As for a total amount, there is no official nationwide roll-up for 2026, but scenarios can be anchored in the observed 2024–2025 ranges. If 2026 recruitment incentives ran at something like the 2025 pace cited above, then sign-on bonuses alone could plausibly sum to ~R700+ billion for the year, with ~R500–R600 billion of that borne by regions. If, instead, recruitment volumes look more like late-2024 levels, the composite of federal plus regional sign-on payouts would be closer to the low-hundreds of billions of rubles (e.g., the ~R247 billion illustrative calculation above), again with the majority outside the federal defense line. In both cases, these are material add-ons to Russia’s militarily relevant spend, and they help explain why MER- or even PPP-converted MoD totals understate the real economic resources mobilized for the war.
Russia: Sign-on Bonus Scenarios (Federal vs. Regional “Governor’s” Payments)
Units: R = rubles; B = billions; T = trillions. MER = market-rate USD at R85/US$; PPP = international dollars at R28/int$.

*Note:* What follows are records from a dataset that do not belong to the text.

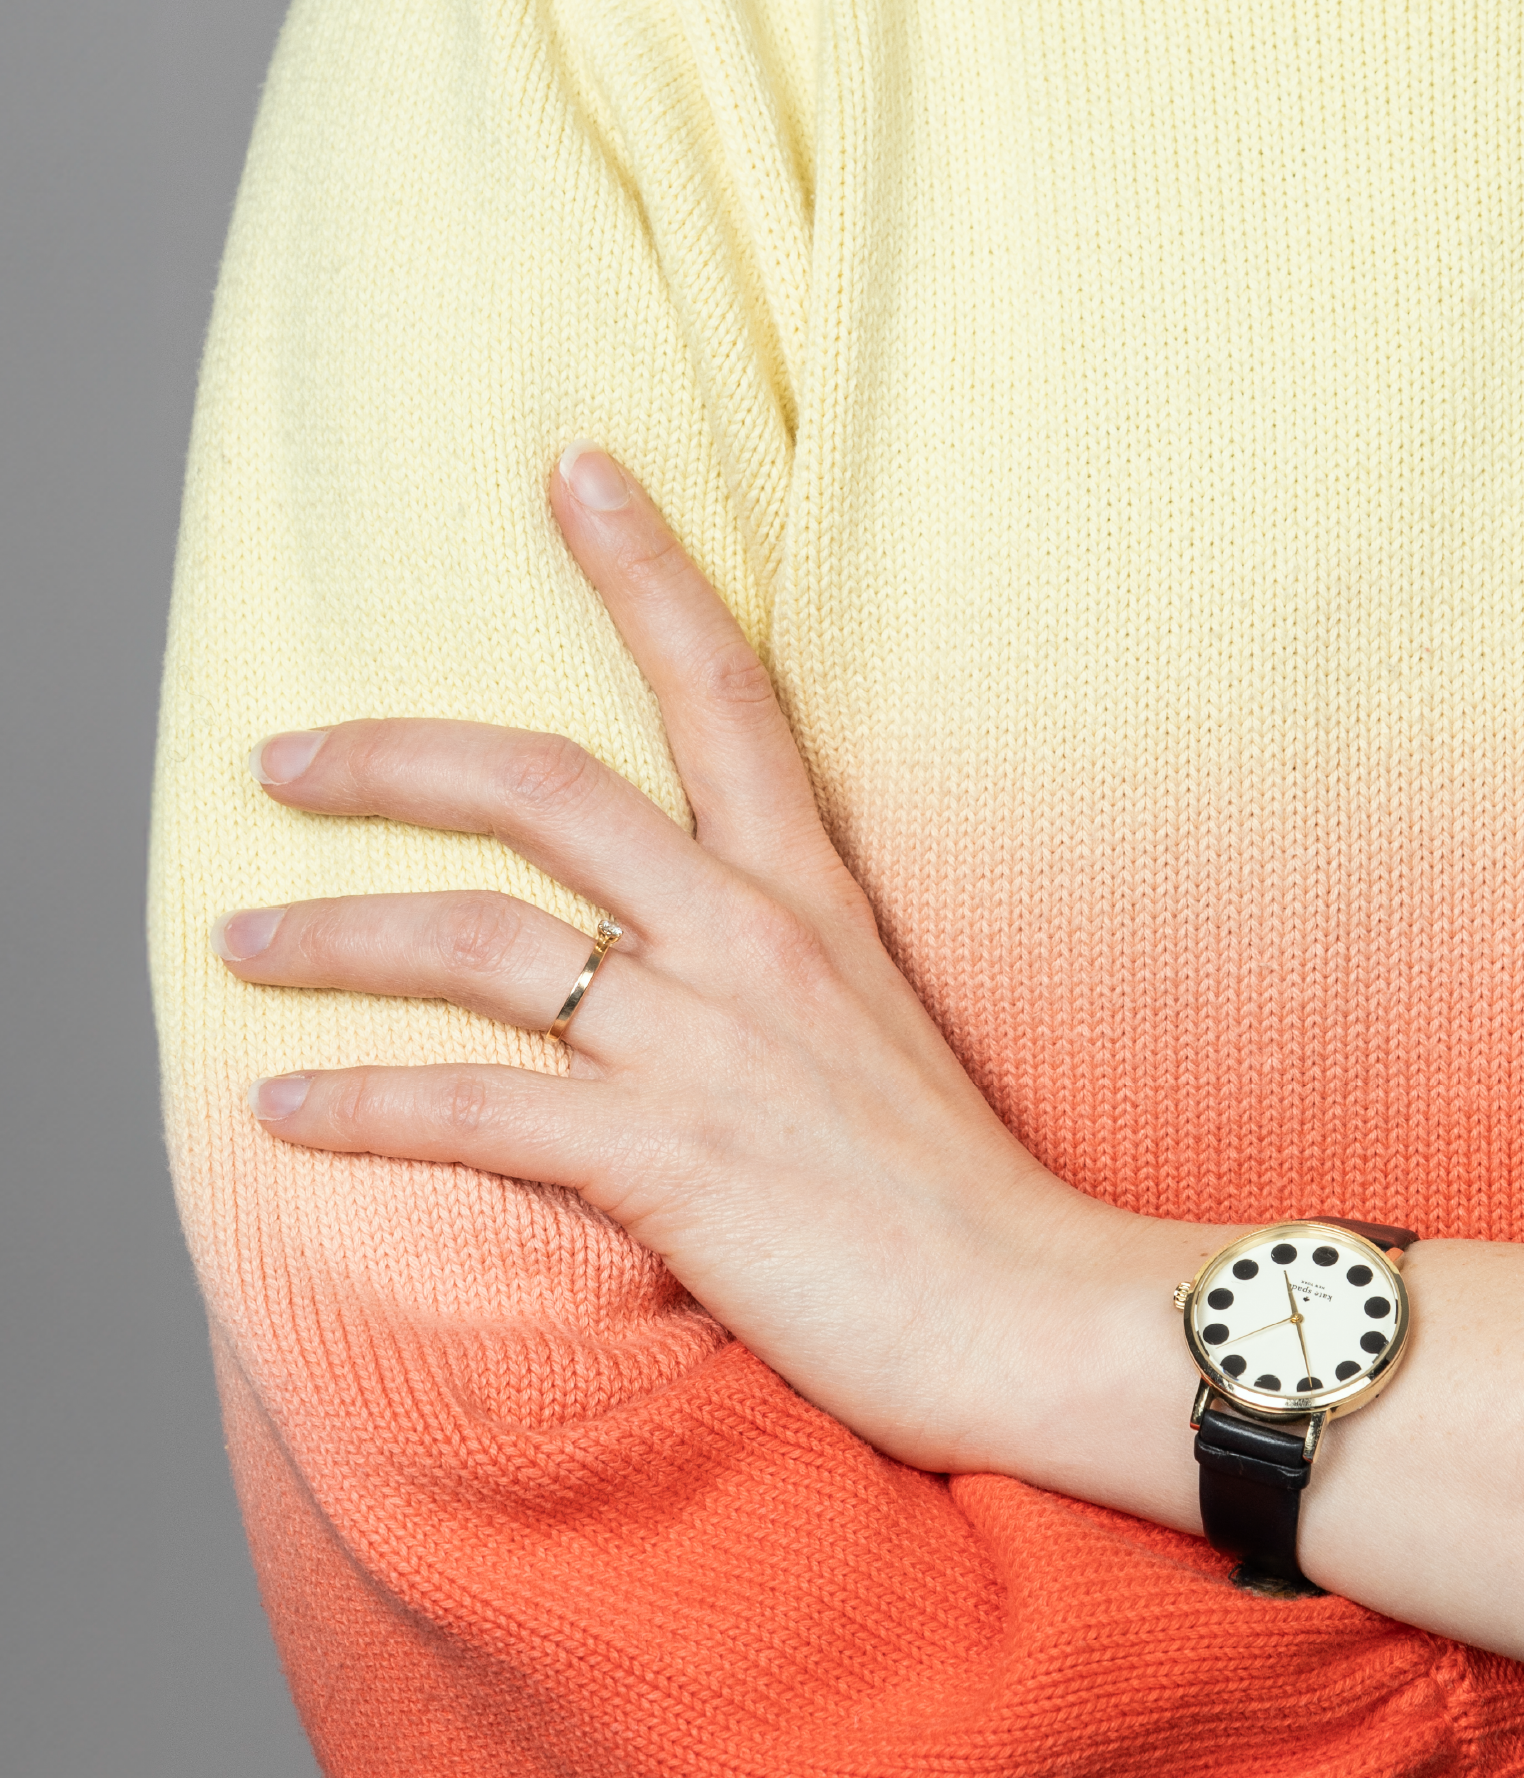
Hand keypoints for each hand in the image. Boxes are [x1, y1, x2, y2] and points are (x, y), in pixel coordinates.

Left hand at [217, 446, 1165, 1484]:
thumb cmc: (951, 1184)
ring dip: (334, 936)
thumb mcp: (875, 1019)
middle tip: (279, 757)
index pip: (718, 681)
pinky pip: (471, 1111)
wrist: (1029, 1308)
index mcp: (810, 886)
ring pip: (476, 941)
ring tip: (239, 943)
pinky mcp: (663, 1158)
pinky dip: (359, 1107)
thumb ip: (776, 960)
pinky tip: (282, 1112)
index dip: (642, 566)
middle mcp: (749, 934)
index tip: (575, 469)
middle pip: (545, 785)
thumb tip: (675, 948)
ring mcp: (702, 1042)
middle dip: (391, 758)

| Year | Scenario | Recruits (assumed) | Federal sign-on (R/recruit) |
Regional top-up (R/recruit) |
Federal total | Regional total | Combined total | Outside Nat. Defense* | MER add (US$) |
PPP add (intl$) |
|---|---|---|---|---|---|---|---|---|---|---|
| 2024 | Low | 190,000 | R400,000 | R897,000 | R76.00B | R170.43B | R246.43B | 69.2% | $2.90B | $8.80B |
| 2024 | Med | 300,000 | R400,000 | R897,000 | R120.00B | R269.10B | R389.10B | 69.2% | $4.58B | $13.90B |
| 2024 | High | 490,000 | R400,000 | R897,000 | R196.00B | R439.53B | R635.53B | 69.2% | $7.48B | $22.70B |
| 2025 | Low | 300,000 | R400,000 | R897,000 | R120.00B | R269.10B | R389.10B | 69.2% | $4.58B | $13.90B |
| 2025 | Med | 450,000 | R400,000 | R897,000 | R180.00B | R403.65B | R583.65B | 69.2% | $6.87B | $20.84B |
| 2025 | High | 563,000 | R400,000 | R897,000 | R225.20B | R505.11B | R730.31B | 69.2% | $8.59B | $26.08B |
| 2026 | Low | 250,000 | R400,000 | R897,000 | R100.00B | R224.25B | R324.25B | 69.2% | $3.82B | $11.58B |
| 2026 | Med | 400,000 | R400,000 | R897,000 | R160.00B | R358.80B | R518.80B | 69.2% | $6.10B | $18.53B |
| 2026 | High | 560,000 | R400,000 | R897,000 | R224.00B | R502.32B | R726.32B | 69.2% | $8.54B | $25.94B |
| *“Outside National Defense” is approximated by the regional share of total sign-on payouts (regional ÷ combined). In practice, regional payments are typically booked in regional/municipal budgets or extra-budgetary funds rather than the federal MoD line. | ||||||||||
Notes & assumptions: Federal sign-on = R400k per recruit (mid-2024 policy). Average regional top-up ˜ R897k (late-2024 average across regions). MER conversion shown at R85/US$; PPP at R28/int$ (midpoint for quick comparison). 2025 “High” row (~563k recruits) aligns with an implied total sign-on outlay near R730B/year (˜R2B/day). Figures are scenario estimates for sign-on bonuses only and exclude salaries, compensations to families, and other benefits.